Childrens Dental Care & FAQs for Parents
We firmly believe that caring for children’s teeth and teaching them about good oral health is vital.
We pride ourselves as being a family practice and will endeavour to make your children’s visits as pleasant and informative as possible.
We have made sure both our waiting rooms have ample toys to keep visiting children happy.
Once the teeth start coming through, you should start brushing them. Special brushes for babies are available in most retail outlets and make sure that you use fluoride toothpaste.
Our dentists or hygienists are only too happy to show you how to best brush your child’s teeth.
Sucking a thumb or a dummy for long periods can cause problems in the development of your child’s teeth. This is due to the pressure from the thumb or dummy at the back of the teeth pushing forward meaning that your child may need corrective treatment such as a brace or teeth removed in years to come.
The earlier you can wean your child off sucking a thumb or dummy the better, treating it as part of the growing up process. Avoid dipping your child’s dummy in anything, especially sugar or fruit juice as contact with the teeth will cause tooth decay.
As early as possible! Regular visits to the dentist from an early age will give your child a great start in life for oral health.
Teething is a difficult time for both parents and baby. After six months, the first teeth will normally appear but can come sooner or as late as a year.
- 6 months – first incisors (front teeth)
- 7 months – second incisors
- 12 months – first molars
- 18 months – canines (eye teeth)
- 2-3 years – second molars
As the teeth push through the gums and given that this is a new experience for your baby, it can be quite painful, especially when the bigger molars (back teeth) come through.
Teething can be spotted quite easily when your child becomes bad-tempered and struggles to sleep. Other signs are when your child may start chewing on toys or fingers and dribbles more than usual.
Don’t worry as there are a number of ways to help your baby if in pain. Teething rings are very soothing, especially if they’ve been cooled in the fridge. You can also give your baby cool drinks of milk or water to help soothe sore gums. Alternatively you could use a local anaesthetic gel available from most pharmacists, but please use sparingly and you must follow the instructions carefully.
As many babies are fed from a bottle at some stage, it may be useful to bear in mind that what you put in your baby’s bottle can have a major impact on the future of their teeth. To help you, the British Dental Association has put together these simple guidelines:
Wherever possible put only water or milk in your baby’s bottle.

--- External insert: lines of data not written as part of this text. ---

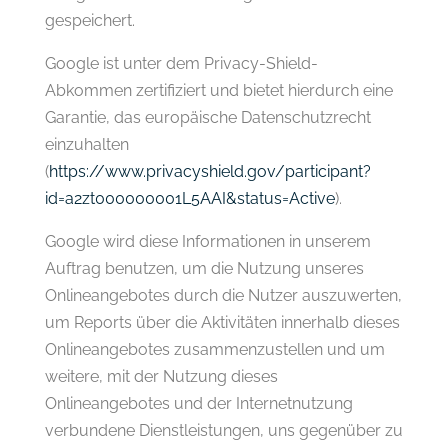
gespeichert.
Google ist unter dem Privacy-Shield-
Abkommen zertifiziert und bietet hierdurch eine
Garantie, das europäische Datenschutzrecht
einzuhalten
(
https://www.privacyshield.gov/participant?
id=a2zt000000001L5AAI&status=Active
).
Google wird diese Informationen in unserem
Auftrag benutzen, um die Nutzung unseres
Onlineangebotes durch die Nutzer auszuwerten,
um Reports über die Aktivitäten innerhalb dieses
Onlineangebotes zusammenzustellen und um
weitere, mit der Nutzung dieses
Onlineangebotes und der Internetnutzung
verbundene Dienstleistungen, uns gegenüber zu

Don’t be tempted to put fruit juices in a bottle. The acid can attack your baby’s teeth.
Even very weak fruit squash can damage your baby’s teeth. Stick with water or milk to keep the risk of decay to a minimum.
Of course! At school, you want to make sure that your child has everything they need and this includes what goes into their lunchbox.
Try and keep your child’s lunchbox contents healthy and try to avoid chocolate and crisps. Being healthy doesn’t mean boring as there are plenty of products out there that your child can enjoy such as fresh fruit salads, sandwiches cut into interesting shapes and bottles of water with cartoon characters. All are easy to buy and won’t cost a fortune either!
The national standard for healthy eating is:
- one portion of fruit and one portion of vegetables
- one portion of milk or dairy item
- one portion of meat, fish or other protein source
- one portion of a starchy food, such as bread, pasta or rice
School sports often involve contact such as football, rugby or hockey which can be just as dangerous to your child’s teeth as to shins and ankles. Here at Chartwell, our Dentists can fit your child with a special mouthguard that will help protect the teeth from flying hockey sticks, shots at goal and high tackles.
As the mouthguard is specially fitted in your child’s mouth, it will offer far greater protection than ones bought off the shelves. As your child gets older, they will grow out of their mouthguard so remember to make sure your child takes their mouthguard with them to their regular examinations to ensure the best possible fit.
Try to avoid fizzy or sugary drinks at all times and give you children milk or water. However we appreciate that this is not always easy, so if you have to, make sure they drink fruit squashes through a straw as they are normally full of sugar which cause tooth decay. Using a straw will direct the juice to the back of the mouth avoiding the teeth. Although there are plenty of low sugar fruit squashes available, they still contain the acid which can cause erosion.
Avoid giving your child a glass of squash or juice when going to bed as the sugar and acid will work overnight causing tooth decay.
When you child gets older, the more independent they want to be so it’s important to teach them how to brush their teeth effectively – including those hard to reach areas. This will ensure that your child can avoid tooth decay, fillings and bad breath.
When brushing, always start and finish at the same point so that you know you have done the job properly. You only need a small amount of toothpaste (about the size of a pea) on the brush and starting with the back teeth, make small circular motions with the brush moving gradually around to the other side of the mouth.
As you finish the last tooth, repeat the same process with the inside of the teeth as this is the part people often forget leaving the bacteria and calculus – or tartar – behind. Once complete, do exactly the same with the bottom set of teeth.